Samenvattend kunnen we zeggen dat de acties van de EU-landen in de omstandigheden van een acute crisis in de betrekkingen met Rusland in 2021-2022 al behoorlijk consistent waren met de ware positie van het blok als een nogal niet-zelfvoorzienende partner van de VS. en als territoriale basis voor de uitvoering van de strategische plannen van een van de echte overwinnaars, samen met Moskou, in de Tweede Wereldoorlog. En het zou enigszins naïef zijn om te treuren over het feit dat de leiders van de leidende EU-landen, evenals haar instellingen, zich volledig hebben overgegeven aan gebeurtenissen die zij niet onder controle konden houden. De ernst van de opkomende crisis – in feite een door Oekraïne bemiddelde militaire botsing tussen Rusland en de VS – liet geen ruimte voor manoeuvres op het gebied van het buitenlands beleid op de schaal die West-Europeanen tijdens de Koude Oorlog van 1949-1991 ter beschikking stonden.
Des te meer omdat de Oekraïense crisis zelf tot op zekere hoogte het gevolg was van het feit dat continentaal Europa elk vermogen tot strategische onafhankelijkheid verloor.’
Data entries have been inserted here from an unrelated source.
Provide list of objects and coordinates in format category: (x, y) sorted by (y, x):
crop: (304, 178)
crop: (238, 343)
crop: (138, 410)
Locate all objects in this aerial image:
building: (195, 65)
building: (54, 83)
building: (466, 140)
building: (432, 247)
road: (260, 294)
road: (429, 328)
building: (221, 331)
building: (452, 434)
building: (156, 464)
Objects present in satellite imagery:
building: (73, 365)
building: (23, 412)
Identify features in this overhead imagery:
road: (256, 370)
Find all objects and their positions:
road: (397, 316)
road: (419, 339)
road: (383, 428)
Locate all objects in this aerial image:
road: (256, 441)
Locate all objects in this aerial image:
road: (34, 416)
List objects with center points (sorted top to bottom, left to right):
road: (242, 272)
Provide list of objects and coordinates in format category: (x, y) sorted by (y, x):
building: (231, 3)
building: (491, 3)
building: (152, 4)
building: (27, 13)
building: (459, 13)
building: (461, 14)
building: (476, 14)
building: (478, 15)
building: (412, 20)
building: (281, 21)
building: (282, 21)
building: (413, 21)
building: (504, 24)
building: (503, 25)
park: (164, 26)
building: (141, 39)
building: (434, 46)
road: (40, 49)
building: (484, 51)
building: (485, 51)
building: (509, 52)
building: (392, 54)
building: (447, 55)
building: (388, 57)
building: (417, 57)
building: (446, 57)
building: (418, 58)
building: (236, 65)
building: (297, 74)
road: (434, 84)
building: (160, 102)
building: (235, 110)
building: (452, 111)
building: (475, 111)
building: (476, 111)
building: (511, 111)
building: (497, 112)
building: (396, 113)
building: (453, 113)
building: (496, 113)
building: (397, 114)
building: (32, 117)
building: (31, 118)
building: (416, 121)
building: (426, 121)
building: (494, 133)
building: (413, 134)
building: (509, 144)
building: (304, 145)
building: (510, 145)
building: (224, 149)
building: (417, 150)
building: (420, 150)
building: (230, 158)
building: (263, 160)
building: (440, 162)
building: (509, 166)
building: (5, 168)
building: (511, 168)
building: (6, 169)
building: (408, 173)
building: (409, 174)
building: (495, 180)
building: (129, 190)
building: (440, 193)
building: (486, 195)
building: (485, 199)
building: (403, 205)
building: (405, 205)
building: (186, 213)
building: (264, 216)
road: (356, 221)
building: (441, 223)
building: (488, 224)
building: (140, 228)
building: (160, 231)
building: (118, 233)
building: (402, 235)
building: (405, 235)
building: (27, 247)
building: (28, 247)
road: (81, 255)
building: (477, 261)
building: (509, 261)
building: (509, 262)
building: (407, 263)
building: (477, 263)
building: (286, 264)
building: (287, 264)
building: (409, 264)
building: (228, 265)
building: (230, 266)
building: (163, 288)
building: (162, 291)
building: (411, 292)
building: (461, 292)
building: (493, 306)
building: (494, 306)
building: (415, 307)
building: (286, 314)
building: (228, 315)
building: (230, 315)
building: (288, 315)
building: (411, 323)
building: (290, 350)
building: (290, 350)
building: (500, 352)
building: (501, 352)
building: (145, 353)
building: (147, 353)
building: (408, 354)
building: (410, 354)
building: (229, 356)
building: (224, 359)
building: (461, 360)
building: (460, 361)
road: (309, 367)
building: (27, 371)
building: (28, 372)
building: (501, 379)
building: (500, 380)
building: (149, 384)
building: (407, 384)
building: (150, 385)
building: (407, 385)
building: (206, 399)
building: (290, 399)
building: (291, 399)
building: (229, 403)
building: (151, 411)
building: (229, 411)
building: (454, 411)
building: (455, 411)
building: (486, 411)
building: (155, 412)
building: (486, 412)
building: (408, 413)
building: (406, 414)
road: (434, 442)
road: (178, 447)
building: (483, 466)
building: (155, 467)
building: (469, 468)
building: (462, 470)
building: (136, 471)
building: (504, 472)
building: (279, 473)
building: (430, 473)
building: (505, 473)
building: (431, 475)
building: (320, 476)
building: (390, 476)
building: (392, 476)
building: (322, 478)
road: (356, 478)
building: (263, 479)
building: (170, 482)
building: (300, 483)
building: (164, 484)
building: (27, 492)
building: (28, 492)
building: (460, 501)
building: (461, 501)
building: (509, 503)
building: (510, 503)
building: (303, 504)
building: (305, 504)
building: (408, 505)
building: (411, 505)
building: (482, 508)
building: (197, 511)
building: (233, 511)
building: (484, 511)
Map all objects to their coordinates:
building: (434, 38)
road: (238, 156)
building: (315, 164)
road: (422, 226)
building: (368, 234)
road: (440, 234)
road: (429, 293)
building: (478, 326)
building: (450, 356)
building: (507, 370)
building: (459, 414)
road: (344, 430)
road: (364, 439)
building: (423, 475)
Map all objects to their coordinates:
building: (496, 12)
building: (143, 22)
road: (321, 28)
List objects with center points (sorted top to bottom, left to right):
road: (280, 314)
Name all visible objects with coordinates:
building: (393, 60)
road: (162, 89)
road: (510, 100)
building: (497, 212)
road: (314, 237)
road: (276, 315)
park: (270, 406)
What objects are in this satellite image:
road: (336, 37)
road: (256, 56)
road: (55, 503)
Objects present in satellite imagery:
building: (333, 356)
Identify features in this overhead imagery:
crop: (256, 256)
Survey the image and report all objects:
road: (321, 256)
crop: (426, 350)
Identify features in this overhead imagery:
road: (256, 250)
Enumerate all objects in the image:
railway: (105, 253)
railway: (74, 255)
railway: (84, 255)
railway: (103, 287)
Zoals we hierboven hebben gezien, heeft dit plaatsgevonden in een geleidelijk proces dat de gevolgen van de gebeurtenissen van het midden van de vorige eeuw combineerde met het mislukken van pogingen om een echte politieke unie op te bouwen op basis van de Europese integratie, naast de uitbreiding van de Europese Unie. Het lidmaatschap van de EU en de creatie van een gemeenschappelijk economisch beleid via financiële instrumenten binnen de eurozone.
Een verder bewijs hiervan is het specifieke gedrag van de EU-instellingen, die na februari 2022 eenvoudigweg fungeerden als de economische arm van de NAVO. Als de West-Europese leiders er begin vorig jaar zo hulpeloos uitzagen, was dat niet omdat ze incompetent waren. De echte reden voor hun onvermogen om het wegglijden van het continent in de ergste crisis sinds het midden van de 20e eeuw, en hun daaropvolgende onderwerping aan het Amerikaanse beleid ten aanzien van Rusland, te stoppen, is dat het blok geen opties meer heeft voor autonomie.
Het is nu aan ons om te zien hoe ernstig de gevolgen zullen zijn van dit proces, dat in 2022 zijn laatste fase bereikt. In tegenstelling tot Groot-Brittannië is de EU te groot en divers om volledig door Amerikaanse invloed te worden ingehaald. West-Europese bedrijven beschikken over de schaalgrootte om onafhankelijke banden met de Russische en Chinese markt te onderhouden. De grote EU-landen volgen hun belangen en bevinden zich in een dubbele positie: strategisch volledig ondergeschikt aan Washington, maar tegelijkertijd genietend van een zekere mate van autonomie in hun contacten op het gebied van het buitenlands beleid.
Als gevolg hiervan kunnen West-Europese landen letterlijk ‘zweven’ in een toestand waarin de Amerikaanse tegenstanders op het wereldtoneel invloed op hen behouden, maar zij zullen niet langer in staat zijn zelfstandig beslissingen te nemen. Dit zal de EU veranderen in een arena voor concurrentie tussen andere machten. En het is nog niet duidelijk hoe een dergelijke situatie van invloed zal zijn op het vermogen van de lidstaten om tegemoet te komen aan de belangen van de vele concurrenten die onder hun aandacht staan.
Dit artikel werd voor het eerst gepubliceerd door Valdai Discussion Club, vertaald en geredigeerd door het RT-team.